Children of different ages belong to different categories. Depending on the category, both children and their parents (or persons who replace them), the legislation of the Russian Federation provides different rights and obligations.

A child between the ages of zero and 14 years is considered both a minor and a minor.

A child between 14 and 18 years old is considered to be a minor. From this age, the child is obliged to be responsible for his actions, since at the age of fourteen he (as stated in Article 20, paragraph 2 of the Criminal Code of the Russian Federation) bears criminal liability for part of his actions, namely murder under Art. 105 of the Criminal Code of the Russian Federation, kidnapping under Art. 126 of the Criminal Code of the Russian Federation, sexual violence (Articles 131 and 132 of the Criminal Code of the Russian Federation), theft of a vehicle (Article 166 of the Criminal Code of the Russian Federation), committing a terrorist act and taking hostages under Art. Art. 205 and 206, theft and extortion of weapons and drugs (Articles 226 and 229 of the Criminal Code of the Russian Federation), etc.

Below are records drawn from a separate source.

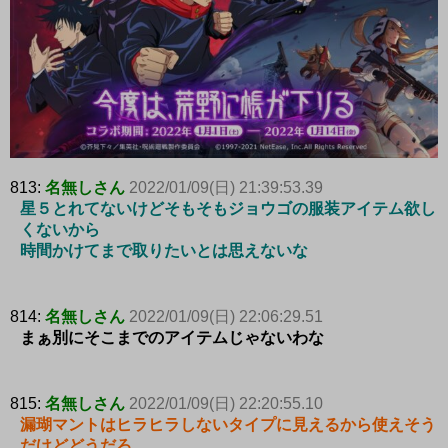
813:
名無しさん
2022/01/09(日) 21:39:53.39
星５とれてないけどそもそもジョウゴの服装アイテム欲し
くないから
時間かけてまで取りたいとは思えないな
814:
名無しさん
2022/01/09(日) 22:06:29.51
まぁ別にそこまでのアイテムじゃないわな
815:
名無しさん
2022/01/09(日) 22:20:55.10
漏瑚マントはヒラヒラしないタイプに見えるから使えそう
だけどどうだろ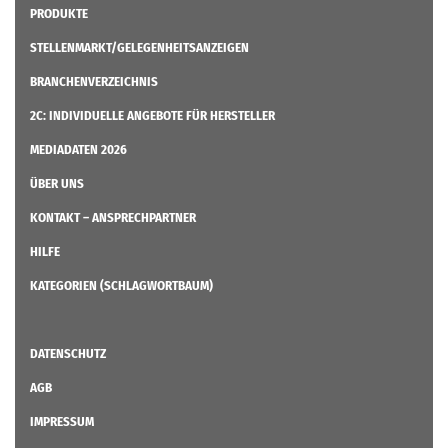
PRODUKTE
STELLENMARKT/GELEGENHEITSANZEIGEN
BRANCHENVERZEICHNIS
2C: INDIVIDUELLE ANGEBOTE FÜR HERSTELLER
MEDIADATEN 2026
ÜBER UNS
KONTAKT – ANSPRECHPARTNER
HILFE
KATEGORIEN (SCHLAGWORTBAUM)
DATENSCHUTZ
AGB
IMPRESSUM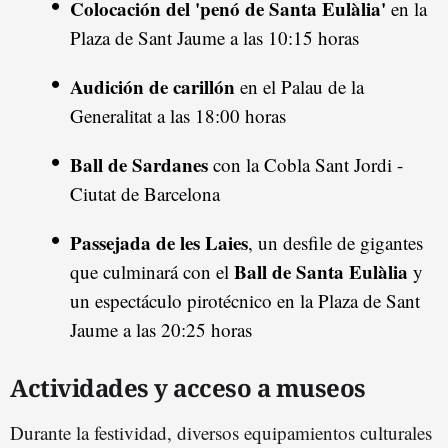
Colocación del 'penó de Santa Eulàlia'
en la
Plaza de Sant Jaume a las 10:15 horas
Audición de carillón
en el Palau de la
Generalitat a las 18:00 horas
Ball de Sardanes
con la Cobla Sant Jordi -
Ciutat de Barcelona
Passejada de les Laies
, un desfile de gigantes
Ball de Santa Eulàlia
que culminará con el
y
un espectáculo pirotécnico en la Plaza de Sant
Jaume a las 20:25 horas
Actividades y acceso a museos
Durante la festividad, diversos equipamientos culturales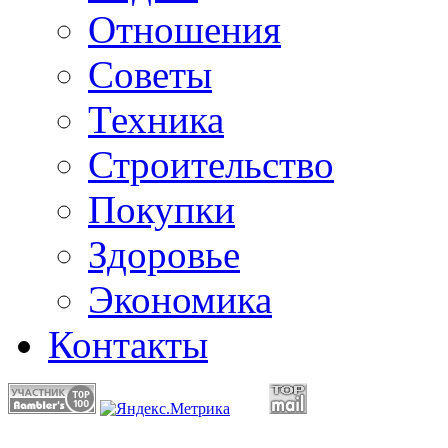
Отношения
Советы
Техника
Строительство
Покупки
Здоровье
Экономика
Контакты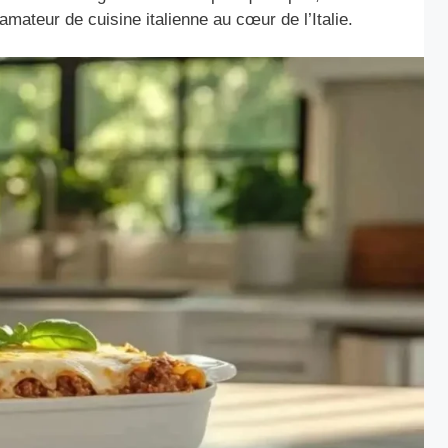
mateur de cuisine italienne au cœur de l’Italie.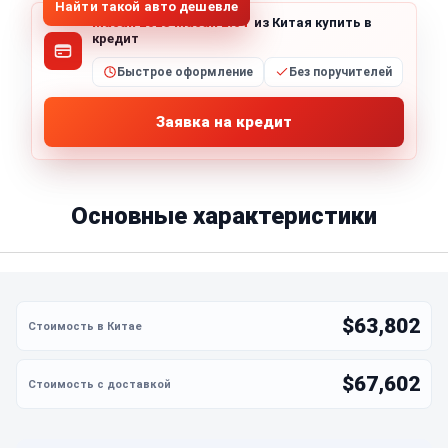
Найти такой авто дешевле
Macan 2023 Macan 2.0T
из Китая купить в
кредит
Быстрое оформление
Без поручителей
Заявка на кредит
Основные характеристики
$63,802
$67,602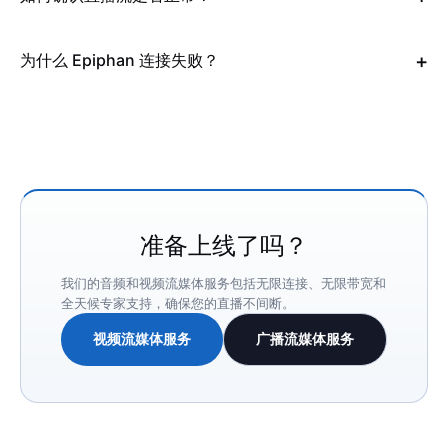
为什么 Epiphan 连接失败？
准备上线了吗？
我们的音频和视频流媒体服务包括无限连接、无限带宽和
全天候专家支持，确保您的直播不间断。
视频流媒体服务
广播流媒体服务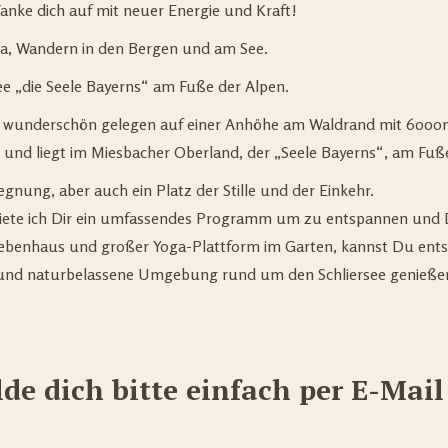
Tanke dich auf mit neuer Energie und Kraft!
ga, Wandern in den Bergen und am See.
e „die Seele Bayerns“ am Fuße der Alpen.
, wunderschön gelegen auf einer Anhöhe am Waldrand mit 6000m²
rt und liegt im Miesbacher Oberland, der „Seele Bayerns“, am Fuß
gnung, aber auch ein Platz der Stille und der Einkehr.
iete ich Dir ein umfassendes Programm um zu entspannen und D
, Nebenhaus und großer Yoga-Plattform im Garten, kannst Du en
che und naturbelassene Umgebung rund um den Schliersee genieße
de dich bitte einfach per E-Mail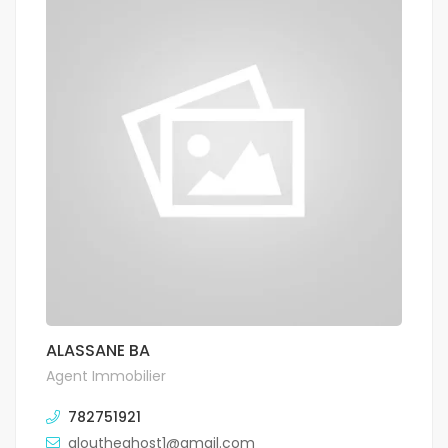
ALASSANE BA
Agent Immobilier
782751921
aloutheghost1@gmail.com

Full criminal responsibility begins at 16 years of age.

Until a child reaches the age of 14, parents or persons replacing them bear full responsibility for their actions.

Chapter 11. RIGHTS OF MINOR CHILDREN

At what age is the child’s opinion the main one for resolving issues of his life activity?

A minor who has not reached the age of 10 is also compulsorily interviewed, however, taking into account the opinion in this case is not necessary (paragraph 2, paragraph 4 of the Resolution of the Plenum of the Armed Forces of the Russian Federation No. 44 of November 14, 2021 “On practice ..."). The court independently decides whether to take into account the point of view of a minor under 10 years old or not.

From what age is the child’s opinion the main one for resolving issues of his life? The right to know one’s parents is directly related to the right to live and be raised in a family. According to Art. 7 of the Convention on the Rights of the Child, every child has the right to know his parents to the greatest extent possible. If a child is raised in a full-fledged family, then no difficulties arise. The situation is different if the child has been found or is being raised by the mother and the father is unknown. To this day, the question remains open about whether the secrecy of adoption and the secrecy of the biological origin of a child when using artificial insemination methods correspond to the child’s right to know his parents.